Die Deutschen stellen in Moskau die größte Ausländergemeinde noch vor den Amerikanern. Einen kleinen Einblick in die gegenwärtigen deutschen Aktivitäten vermittelten die Besuche beim DaimlerChrysler-Konzern, beim Zweiten Deutschen Fernsehen und in der Deutschen Botschaft. Über die vergangenen Jahrhunderte deutsch-russischer Zusammenarbeit dagegen zeugt die Sammlung des kleinen historischen Museums in Levortovo, die sich die Seminarteilnehmer ansahen.

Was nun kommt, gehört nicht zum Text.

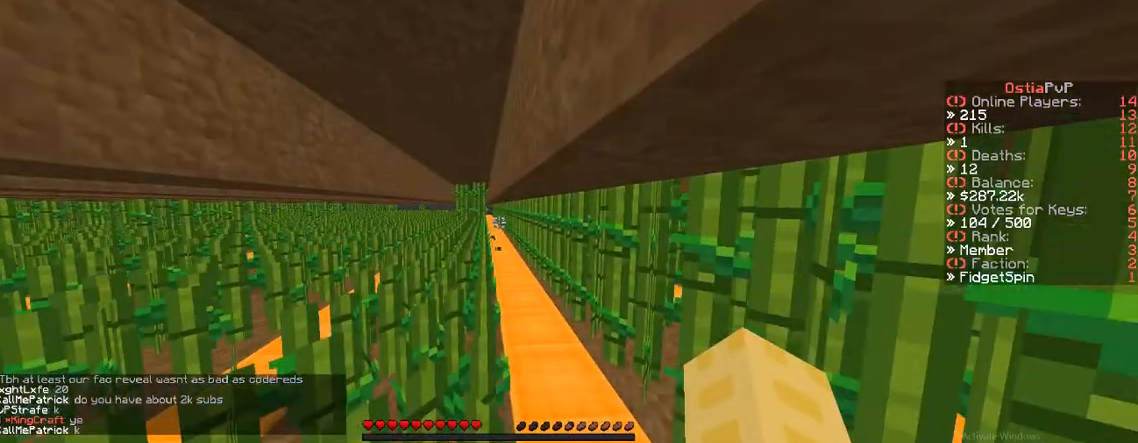
{"keys": ["w"], "events": [[333, "a", "up"]]}
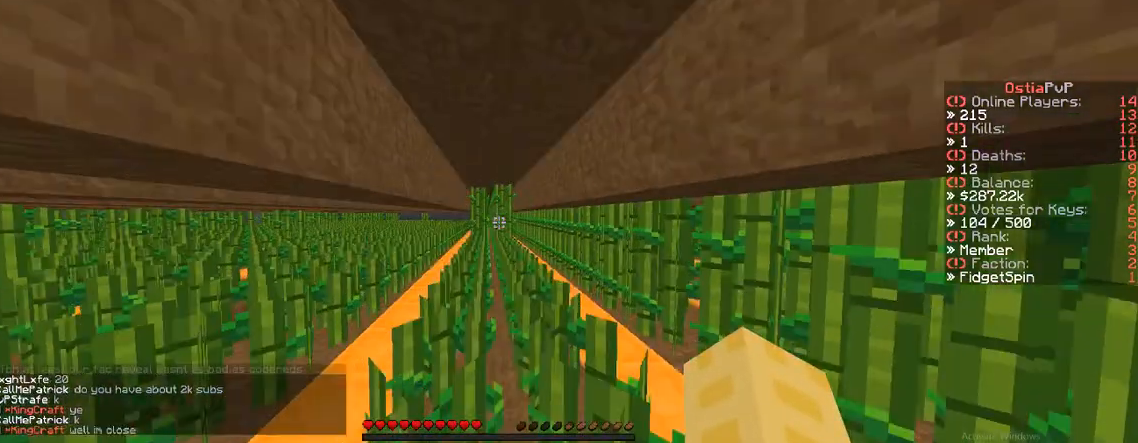
{"keys": ["a"], "events": [[33, "d", "down"], [433, "a", "down"], [433, "d", "up"], [467, "w", "up"]]}
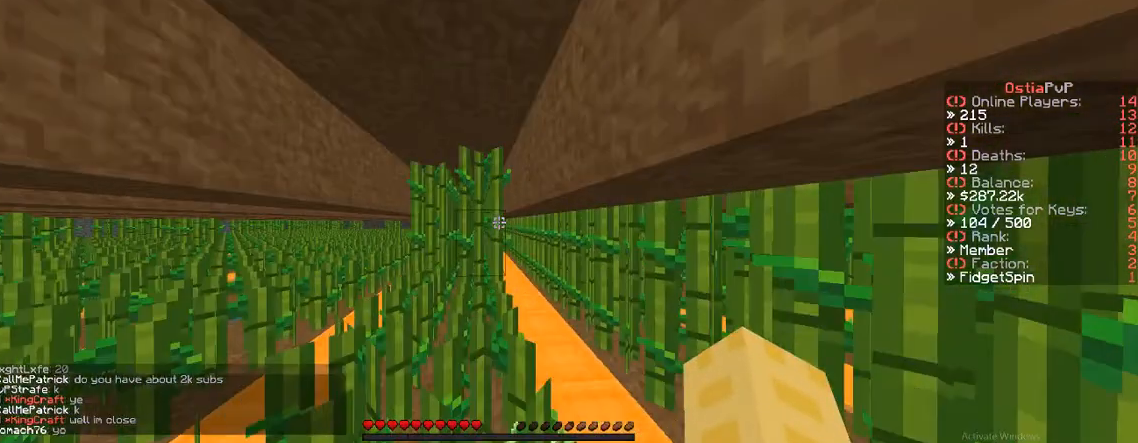
{"keys": ["w"], "events": [[233, "w", "down"], [450, "a", "up"]]}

Zum Abendessen im Klub "Propaganda" gesellten sich die Moskauer Lektoren der Bosch-Stiftung dazu und erzählten über das Engagement der Robert-Bosch-Stiftung in Russland und über verschiedene von ihr geförderte Projekte, wie beispielsweise das Theodor-Heuss-Kolleg.
Für uns Mitarbeiter des Infozentrums erwies es sich als sehr nützlich, die Meinung der jungen Leute zum Design der neuen homepage "Hallo Deutschland" und zu unserer Arbeit insgesamt zu erfahren. Information über deutsche Fördermöglichkeiten sind besonders in den Regionen Russlands nach wie vor mühsam zu bekommen. Der Zugang zum Internet ist für viele umständlich und teuer, was uns darin bestätigt, auch in Zukunft der Druckfassung unseres newsletters mit neuesten Informationen über Projekte und Stipendien große Aufmerksamkeit zu schenken.